§ **PROBLEM 1**
In the piece on toilet paper panic, who made the first commercially produced toilet paper, and in what year?
§ **PROBLEM 2**
Write the next few paragraphs of the piece on toilet paper panic, picking up after its last sentence.

§ **DOCUMENT EXCERPT**
== == ==

We need to ensure that no party takes advantage of the coming travails to push populist rhetoric.
But we’re not in the business of cynicism this week. This is a week for marvelling at how, in our fellow humans, the impulse to do good is eternally at war with the impulse to be an idiot.
So, to those of you who avidly consume the news: be prepared for a host of uplifting stories about people being nice to each other. But also be prepared to fight to the death with one of the Woolworths Endtimers for the last roll of toilet paper on the shelves.
These Endtimers are a new breed. They’re the ones who will rock up at the Pearly Gates when the Rapture comes and demand to speak to the manager. I know God is supposed to be omniscient, but not even an all-knowing god can fully comprehend the rage of the entitled consumer who believes he or she has been slighted.
Speaking of toilet paper (and the whole country is): how is it possible that this has become the metaphor for the end of civilisation as we know it?
There are clues in the actual product, of course. First of all, the luxury paper sold at Woolworths is pretty creepy. Who wants to wipe their bum on happy, gambolling puppies? Cat lovers, I suppose.
There’s a history of this sort of awkward juxtaposition: the first commercially produced toilet paper, according to the magazine Mental Floss, consisted of "aloe-infused sheets of manila hemp dispensed from Kleenex-like boxes. They were invented in 1857 by a New York entrepreneur named Joseph Gayetty, who claimed his sheets prevented haemorrhoids. Gayetty was so proud of his therapeutic bathroom paper that he had his name printed on each sheet."

== == ==

§ **EXTRACTED DATA**
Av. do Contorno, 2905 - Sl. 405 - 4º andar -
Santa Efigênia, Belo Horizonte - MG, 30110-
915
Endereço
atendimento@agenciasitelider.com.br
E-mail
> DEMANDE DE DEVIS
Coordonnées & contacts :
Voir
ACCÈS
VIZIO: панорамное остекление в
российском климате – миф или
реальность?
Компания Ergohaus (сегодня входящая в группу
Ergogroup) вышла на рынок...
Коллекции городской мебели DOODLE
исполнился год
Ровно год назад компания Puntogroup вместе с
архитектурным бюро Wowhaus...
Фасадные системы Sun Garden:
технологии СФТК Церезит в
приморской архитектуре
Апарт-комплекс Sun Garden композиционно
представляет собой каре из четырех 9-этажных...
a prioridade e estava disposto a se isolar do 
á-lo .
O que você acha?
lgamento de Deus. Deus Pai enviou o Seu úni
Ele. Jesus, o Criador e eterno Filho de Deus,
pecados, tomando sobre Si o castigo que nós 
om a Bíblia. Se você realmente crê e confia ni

== == ==

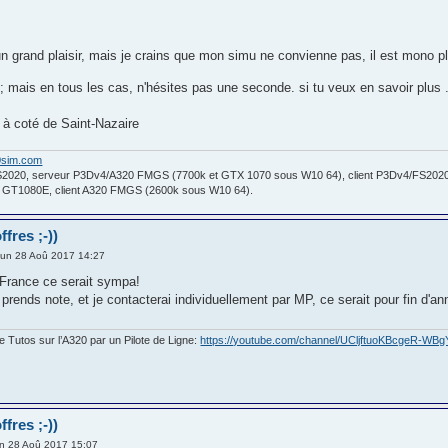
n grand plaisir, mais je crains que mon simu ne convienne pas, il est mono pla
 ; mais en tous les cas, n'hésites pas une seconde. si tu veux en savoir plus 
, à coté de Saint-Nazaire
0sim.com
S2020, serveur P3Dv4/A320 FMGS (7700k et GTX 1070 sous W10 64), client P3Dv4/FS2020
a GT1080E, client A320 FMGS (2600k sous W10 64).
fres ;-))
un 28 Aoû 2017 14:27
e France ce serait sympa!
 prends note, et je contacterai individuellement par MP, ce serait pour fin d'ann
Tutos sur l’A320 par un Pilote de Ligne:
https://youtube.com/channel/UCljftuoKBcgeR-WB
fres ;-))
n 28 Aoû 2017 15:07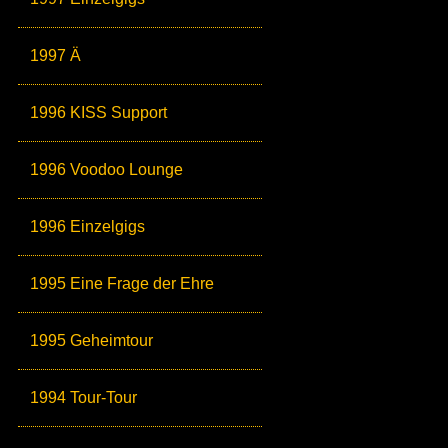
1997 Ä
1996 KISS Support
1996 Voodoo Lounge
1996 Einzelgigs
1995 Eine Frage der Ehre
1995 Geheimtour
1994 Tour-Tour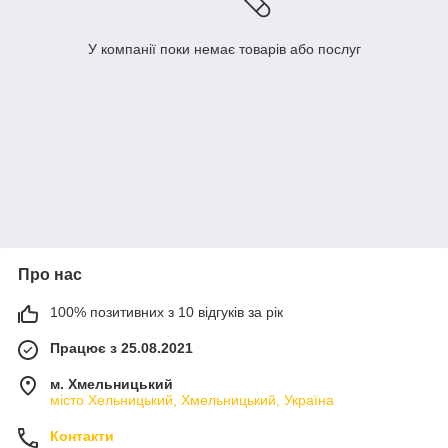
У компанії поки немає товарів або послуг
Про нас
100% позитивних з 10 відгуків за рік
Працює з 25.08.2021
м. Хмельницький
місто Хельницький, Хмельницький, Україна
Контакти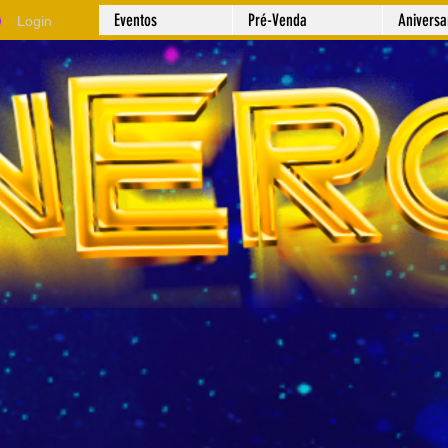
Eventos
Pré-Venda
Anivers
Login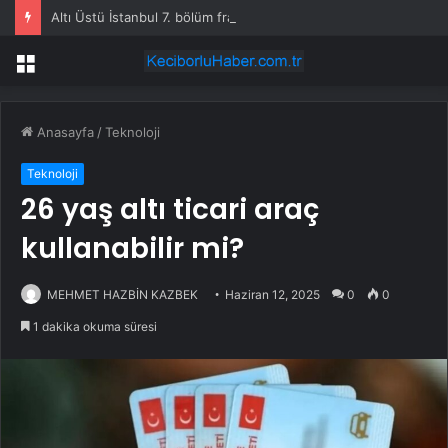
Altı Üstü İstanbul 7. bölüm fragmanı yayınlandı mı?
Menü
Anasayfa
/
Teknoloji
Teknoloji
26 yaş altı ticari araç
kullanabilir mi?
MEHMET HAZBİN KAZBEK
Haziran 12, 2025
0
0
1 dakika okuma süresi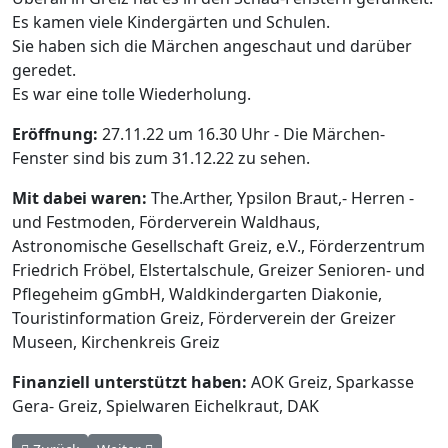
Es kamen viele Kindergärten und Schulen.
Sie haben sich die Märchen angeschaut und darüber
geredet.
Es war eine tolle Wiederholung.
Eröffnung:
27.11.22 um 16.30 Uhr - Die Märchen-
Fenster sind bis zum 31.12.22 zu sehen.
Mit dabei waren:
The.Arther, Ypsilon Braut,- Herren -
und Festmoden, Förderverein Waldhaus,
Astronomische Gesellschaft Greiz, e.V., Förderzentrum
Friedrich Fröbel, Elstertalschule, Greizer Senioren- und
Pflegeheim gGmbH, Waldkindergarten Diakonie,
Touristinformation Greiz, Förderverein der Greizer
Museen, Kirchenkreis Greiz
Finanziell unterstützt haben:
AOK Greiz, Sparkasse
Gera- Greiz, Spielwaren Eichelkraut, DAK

== == ==

§ **ANSWER SPACE 1**
Joseph Gayetty, a New York entrepreneur, in 1857.

§ **ANSWER SPACE 2**
I’m not sure what Freudians would make of that, but I do know that the toilet paper hoarders are also defecating on their own good names.
The great French satirist François Rabelais, in The Life of Gargantua and of Pantagruel, has Gargantua criticise the effectiveness of toilet paper: "Who his foul tail with paper wipes, Shall at his ballocks leave some chips."
He instead recommends the use of "the neck of a goose, that is well downed". (This might be a great way to get back at the morning hadedas … No, sorry, that’s a crazy thought.)
One assumes that the "paper wipes" tested by Gargantua were nothing like the soft, velvety stuff we can buy in supermarkets. But they probably were like the cheap toilet paper that most people can afford.
There’s inequality writ large on the chubby faces of the babies that adorn one of the popular brands. Not just because only rich people can afford to hoard, but also because we can measure privilege by ply.
We can also use toilet paper as a litmus test to measure inequality by region. In 2018, average annual per capita consumption of toilet paper around the globe was not more than 5.2kg. But there were huge regional differences: as you’d expect, North America was highest, at almost 26kg per person, with Africa at less than 1kg per person.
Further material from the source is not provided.